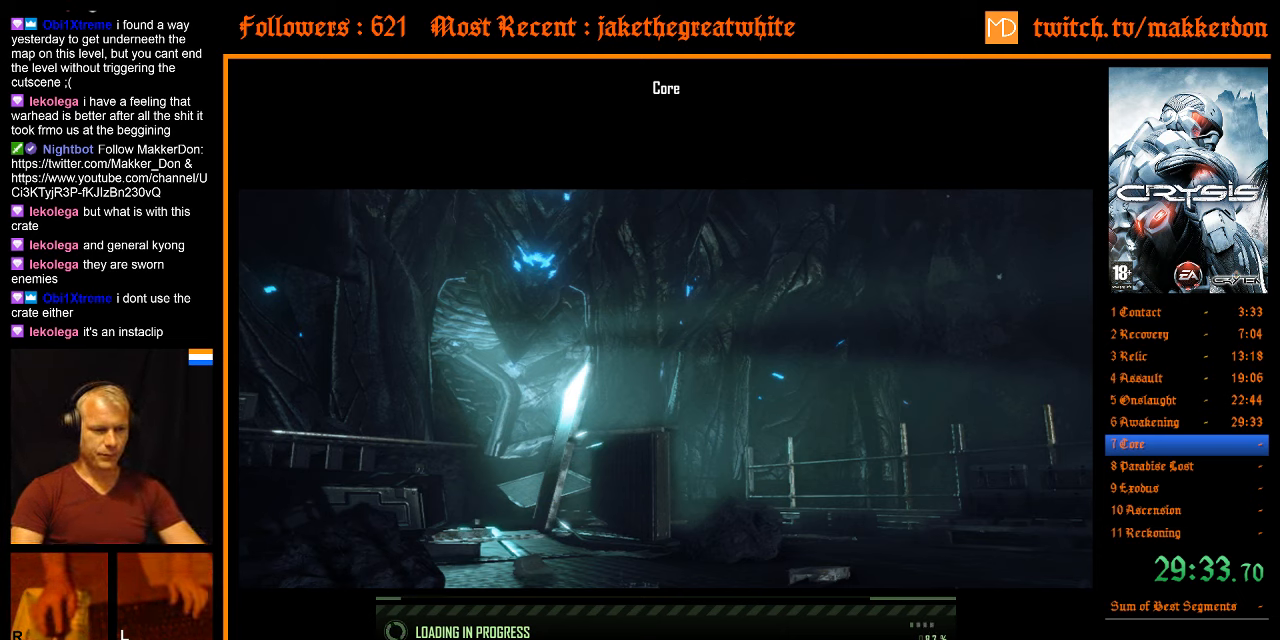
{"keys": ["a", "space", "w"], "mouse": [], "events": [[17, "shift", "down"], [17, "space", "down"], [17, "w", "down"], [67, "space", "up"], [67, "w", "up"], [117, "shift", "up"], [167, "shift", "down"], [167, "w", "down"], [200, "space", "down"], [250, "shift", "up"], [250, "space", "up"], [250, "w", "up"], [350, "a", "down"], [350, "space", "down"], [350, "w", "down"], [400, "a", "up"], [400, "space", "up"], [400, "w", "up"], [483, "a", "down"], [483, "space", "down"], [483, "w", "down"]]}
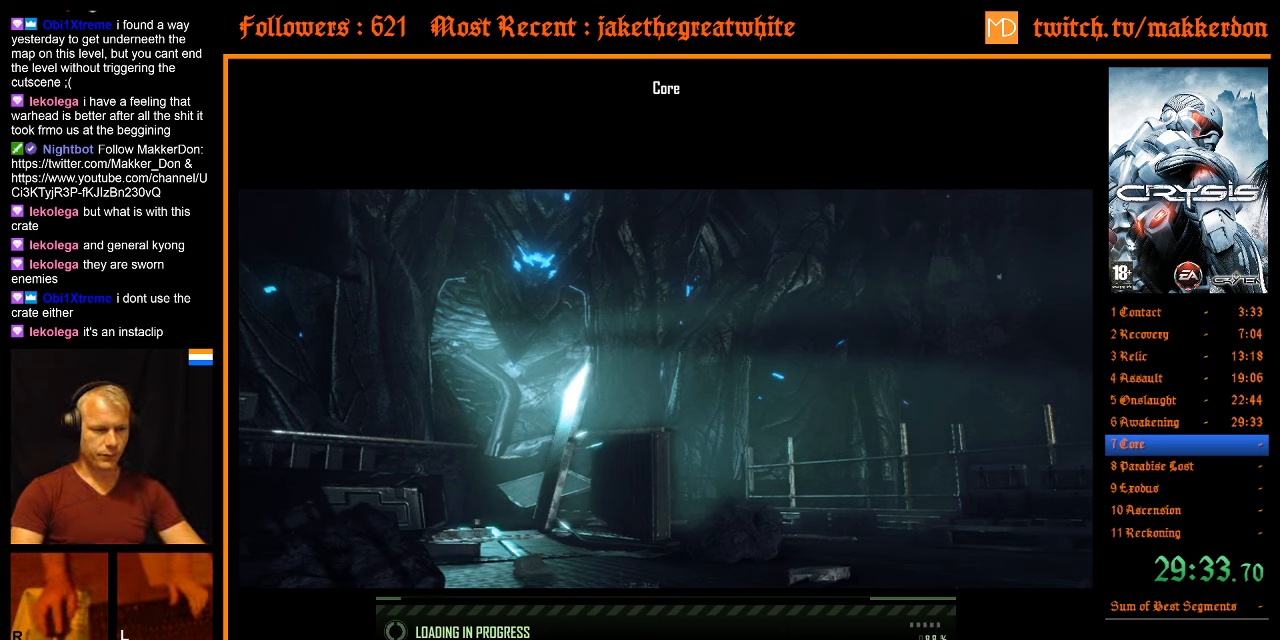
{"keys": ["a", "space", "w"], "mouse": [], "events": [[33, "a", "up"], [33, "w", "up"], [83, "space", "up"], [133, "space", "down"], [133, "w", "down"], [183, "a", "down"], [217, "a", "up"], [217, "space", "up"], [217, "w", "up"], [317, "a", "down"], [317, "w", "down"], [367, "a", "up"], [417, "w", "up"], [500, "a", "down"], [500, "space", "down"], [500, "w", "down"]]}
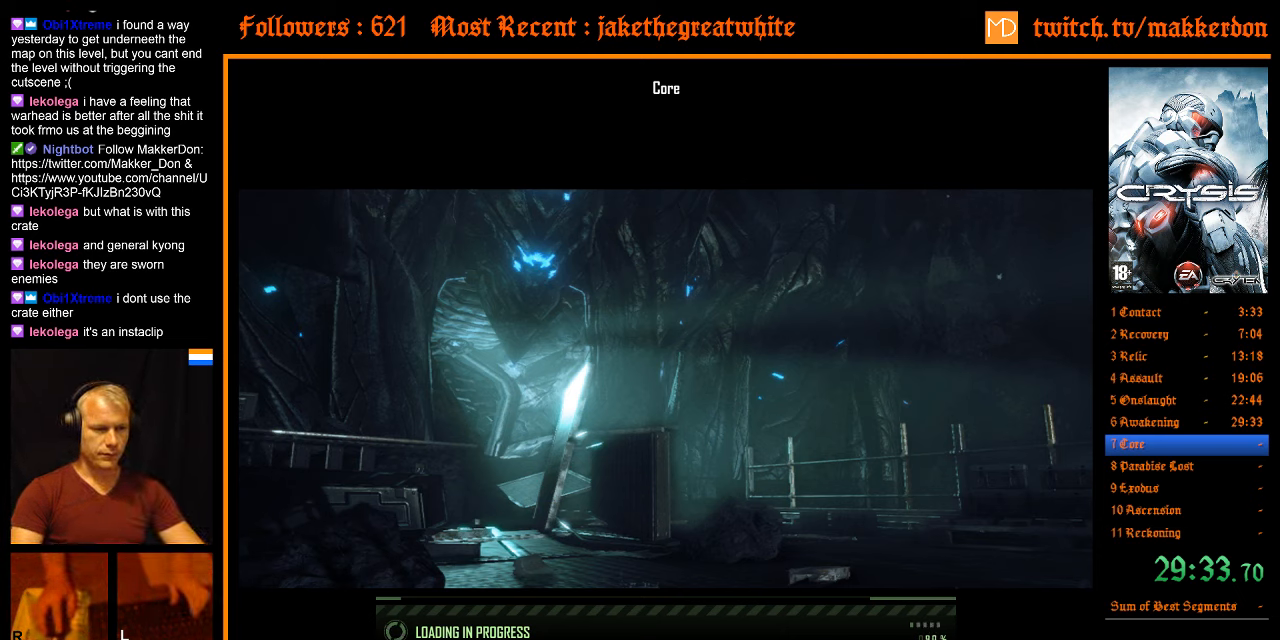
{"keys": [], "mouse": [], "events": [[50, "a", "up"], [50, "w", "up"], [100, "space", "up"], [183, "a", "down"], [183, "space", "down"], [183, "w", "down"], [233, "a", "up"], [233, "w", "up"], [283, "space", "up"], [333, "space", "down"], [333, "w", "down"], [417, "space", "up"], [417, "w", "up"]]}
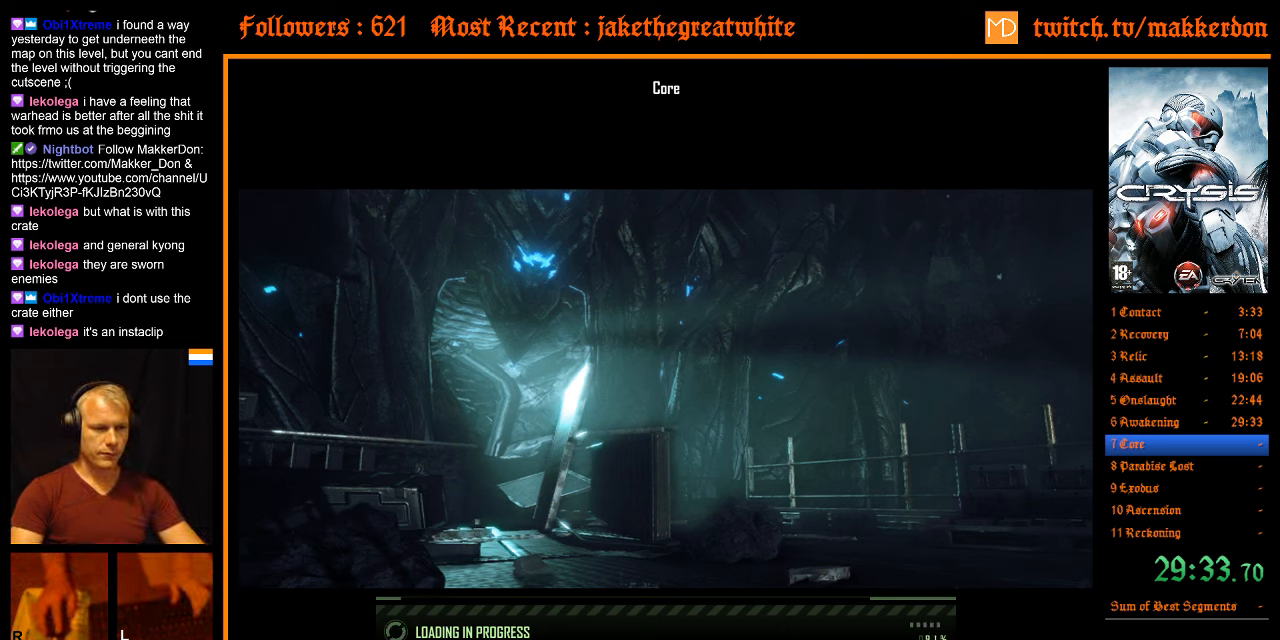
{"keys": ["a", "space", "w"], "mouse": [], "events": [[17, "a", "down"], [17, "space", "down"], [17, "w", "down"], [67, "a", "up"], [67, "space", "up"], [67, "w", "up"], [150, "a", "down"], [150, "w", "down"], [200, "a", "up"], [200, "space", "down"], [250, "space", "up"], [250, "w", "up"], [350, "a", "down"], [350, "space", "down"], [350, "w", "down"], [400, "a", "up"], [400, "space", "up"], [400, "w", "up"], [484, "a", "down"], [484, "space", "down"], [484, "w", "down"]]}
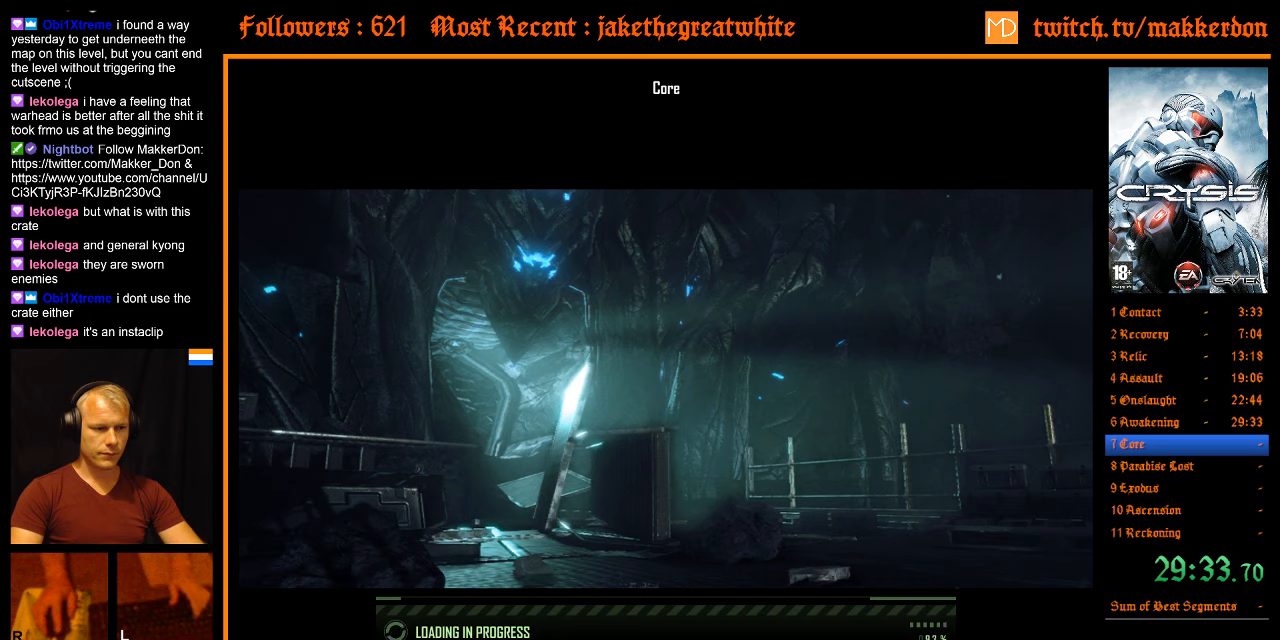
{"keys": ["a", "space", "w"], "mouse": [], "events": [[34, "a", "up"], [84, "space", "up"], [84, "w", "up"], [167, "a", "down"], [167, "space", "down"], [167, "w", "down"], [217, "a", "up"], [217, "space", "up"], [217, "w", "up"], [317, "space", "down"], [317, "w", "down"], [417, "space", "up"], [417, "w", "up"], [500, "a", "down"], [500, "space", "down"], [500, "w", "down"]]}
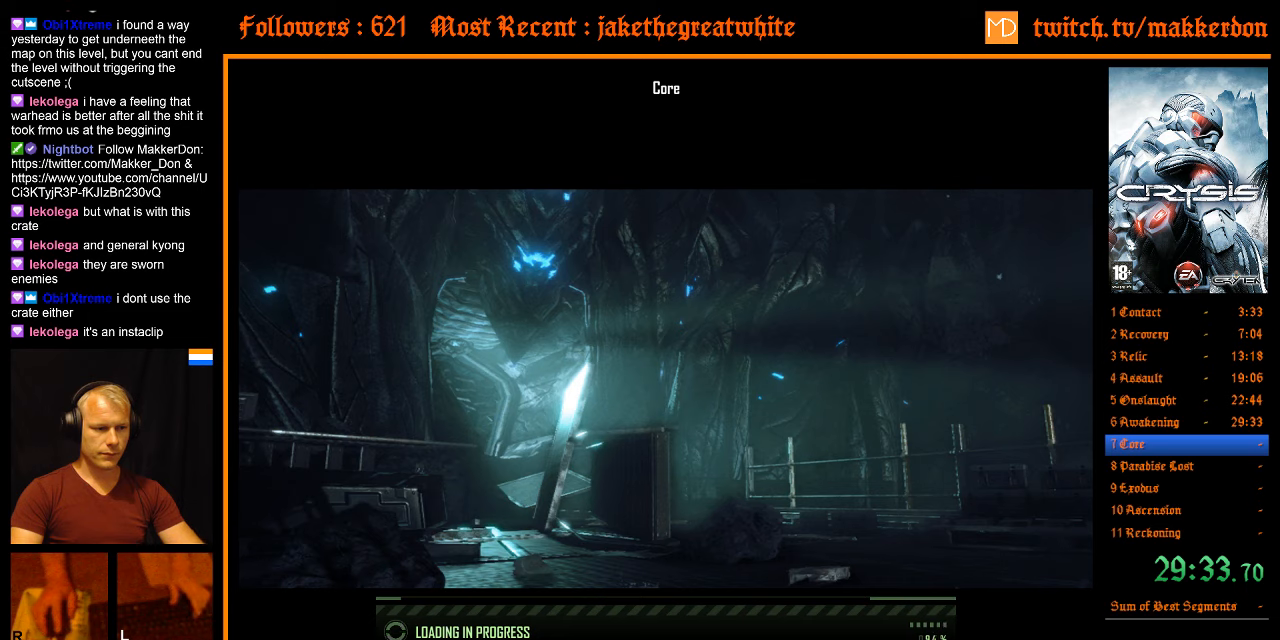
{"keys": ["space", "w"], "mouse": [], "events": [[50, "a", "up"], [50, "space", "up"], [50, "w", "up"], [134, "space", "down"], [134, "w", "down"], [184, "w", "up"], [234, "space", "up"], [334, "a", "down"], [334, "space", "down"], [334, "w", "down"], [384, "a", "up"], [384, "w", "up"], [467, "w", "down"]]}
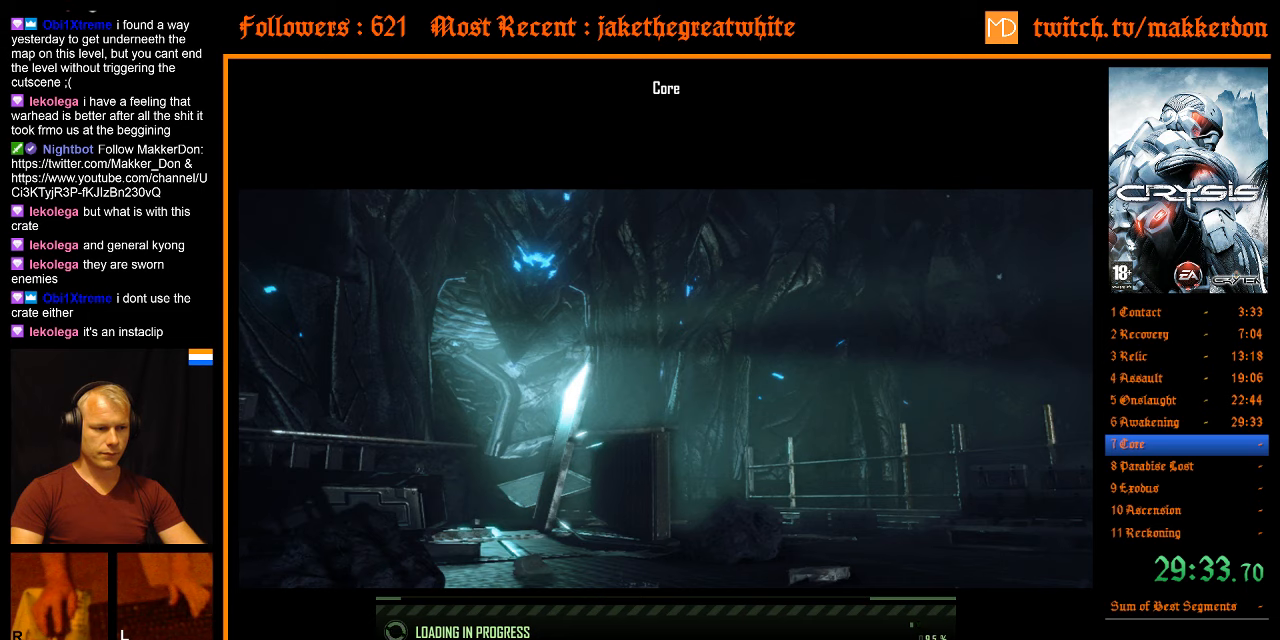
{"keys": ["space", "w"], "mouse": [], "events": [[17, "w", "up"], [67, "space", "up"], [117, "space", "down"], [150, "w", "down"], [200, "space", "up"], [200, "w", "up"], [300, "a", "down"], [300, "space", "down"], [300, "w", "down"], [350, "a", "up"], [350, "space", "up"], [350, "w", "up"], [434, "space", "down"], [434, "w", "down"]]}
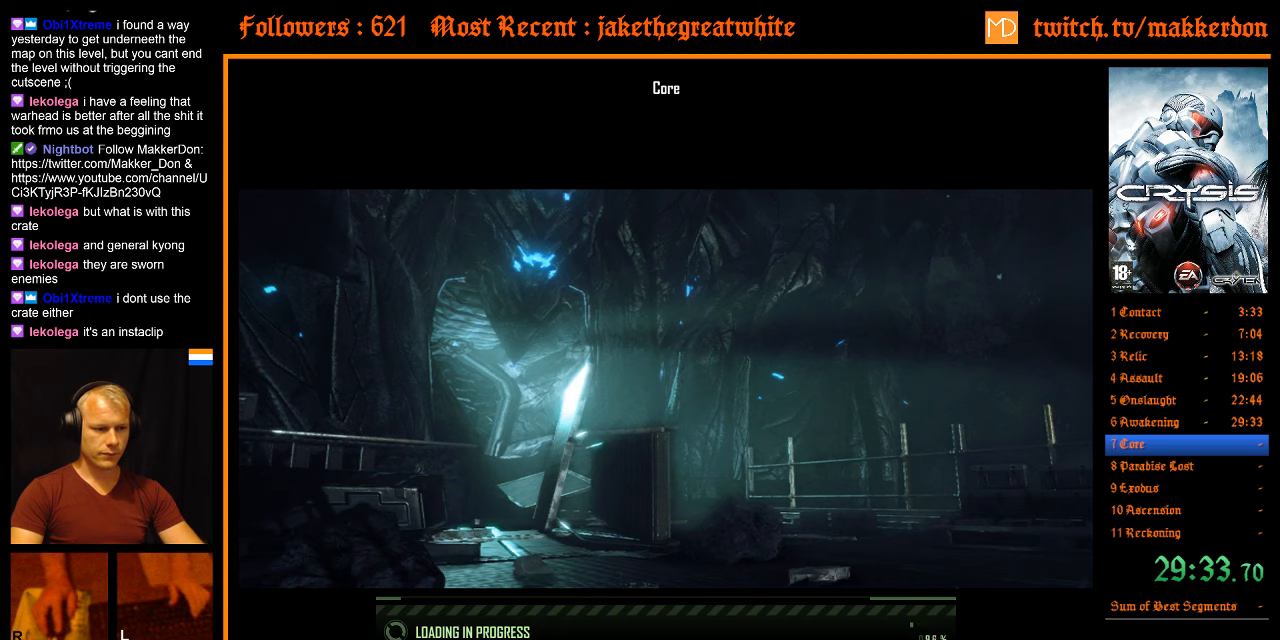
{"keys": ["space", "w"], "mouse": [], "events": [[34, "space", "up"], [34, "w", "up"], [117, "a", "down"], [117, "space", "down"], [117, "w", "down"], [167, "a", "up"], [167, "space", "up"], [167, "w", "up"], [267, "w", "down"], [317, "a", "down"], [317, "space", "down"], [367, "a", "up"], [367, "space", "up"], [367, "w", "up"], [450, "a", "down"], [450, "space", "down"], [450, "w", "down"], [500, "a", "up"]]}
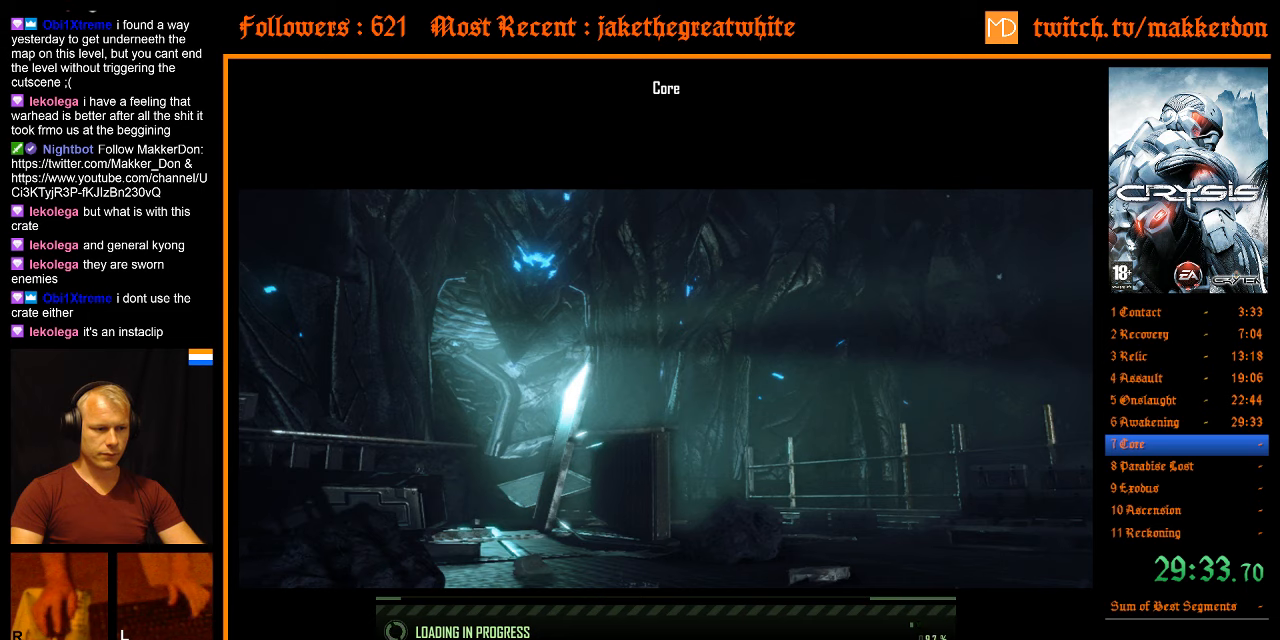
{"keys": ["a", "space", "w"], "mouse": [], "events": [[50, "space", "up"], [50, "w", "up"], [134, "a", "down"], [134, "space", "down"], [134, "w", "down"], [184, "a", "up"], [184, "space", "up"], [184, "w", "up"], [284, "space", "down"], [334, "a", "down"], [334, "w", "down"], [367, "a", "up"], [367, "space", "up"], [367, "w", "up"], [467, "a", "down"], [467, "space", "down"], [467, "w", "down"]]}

• [Problem requirements]: Apart from the pictures, the whole listing should be reproduced exactly.

• [Answer to this problem]:
{"keys": ["a", "space", "w"], "mouse": [], "events": [[17, "shift", "down"], [17, "space", "down"], [17, "w", "down"], [67, "space", "up"], [67, "w", "up"], [117, "shift", "up"], [167, "shift", "down"], [167, "w", "down"], [200, "space", "down"], [250, "shift", "up"], [250, "space", "up"], [250, "w", "up"], [350, "a", "down"], [350, "space", "down"], [350, "w", "down"], [400, "a", "up"], [400, "space", "up"], [400, "w", "up"], [483, "a", "down"], [483, "space", "down"], [483, "w", "down"]]}
{"keys": ["a", "space", "w"], "mouse": [], "events": [[33, "a", "up"], [33, "w", "up"], [83, "space", "up"], [133, "space", "down"], [133, "w", "down"], [183, "a", "down"], [217, "a", "up"], [217, "space", "up"], [217, "w", "up"], [317, "a", "down"], [317, "w", "down"], [367, "a", "up"], [417, "w", "up"], [500, "a", "down"], [500, "space", "down"], [500, "w", "down"]]}
{"keys": [], "mouse": [], "events": [[50, "a", "up"], [50, "w", "up"], [100, "space", "up"], [183, "a", "down"], [183, "space", "down"], [183, "w", "down"], [233, "a", "up"], [233, "w", "up"], [283, "space", "up"], [333, "space", "down"], [333, "w", "down"], [417, "space", "up"], [417, "w", "up"]]}
{"keys": ["a", "space", "w"], "mouse": [], "events": [[17, "a", "down"], [17, "space", "down"], [17, "w", "down"], [67, "a", "up"], [67, "space", "up"], [67, "w", "up"], [150, "a", "down"], [150, "w", "down"], [200, "a", "up"], [200, "space", "down"], [250, "space", "up"], [250, "w", "up"], [350, "a", "down"], [350, "space", "down"], [350, "w", "down"], [400, "a", "up"], [400, "space", "up"], [400, "w", "up"], [484, "a", "down"], [484, "space", "down"], [484, "w", "down"]]}
{"keys": ["a", "space", "w"], "mouse": [], "events": [[34, "a", "up"], [84, "space", "up"], [84, "w", "up"], [167, "a", "down"], [167, "space", "down"], [167, "w", "down"], [217, "a", "up"], [217, "space", "up"], [217, "w", "up"], [317, "space", "down"], [317, "w", "down"], [417, "space", "up"], [417, "w", "up"], [500, "a", "down"], [500, "space", "down"], [500, "w", "down"]]}
{"keys": ["space", "w"], "mouse": [], "events": [[50, "a", "up"], [50, "space", "up"], [50, "w", "up"], [134, "space", "down"], [134, "w", "down"], [184, "w", "up"], [234, "space", "up"], [334, "a", "down"], [334, "space", "down"], [334, "w", "down"], [384, "a", "up"], [384, "w", "up"], [467, "w", "down"]]}
{"keys": ["space", "w"], "mouse": [], "events": [[17, "w", "up"], [67, "space", "up"], [117, "space", "down"], [150, "w", "down"], [200, "space", "up"], [200, "w", "up"], [300, "a", "down"], [300, "space", "down"], [300, "w", "down"], [350, "a", "up"], [350, "space", "up"], [350, "w", "up"], [434, "space", "down"], [434, "w", "down"]]}
{"keys": ["space", "w"], "mouse": [], "events": [[34, "space", "up"], [34, "w", "up"], [117, "a", "down"], [117, "space", "down"], [117, "w", "down"], [167, "a", "up"], [167, "space", "up"], [167, "w", "up"], [267, "w", "down"], [317, "a", "down"], [317, "space", "down"], [367, "a", "up"], [367, "space", "up"], [367, "w", "up"], [450, "a", "down"], [450, "space", "down"], [450, "w", "down"], [500, "a", "up"]]}
{"keys": ["a", "space", "w"], "mouse": [], "events": [[50, "space", "up"], [50, "w", "up"], [134, "a", "down"], [134, "space", "down"], [134, "w", "down"], [184, "a", "up"], [184, "space", "up"], [184, "w", "up"], [284, "space", "down"], [334, "a", "down"], [334, "w", "down"], [367, "a", "up"], [367, "space", "up"], [367, "w", "up"], [467, "a", "down"], [467, "space", "down"], [467, "w", "down"]]}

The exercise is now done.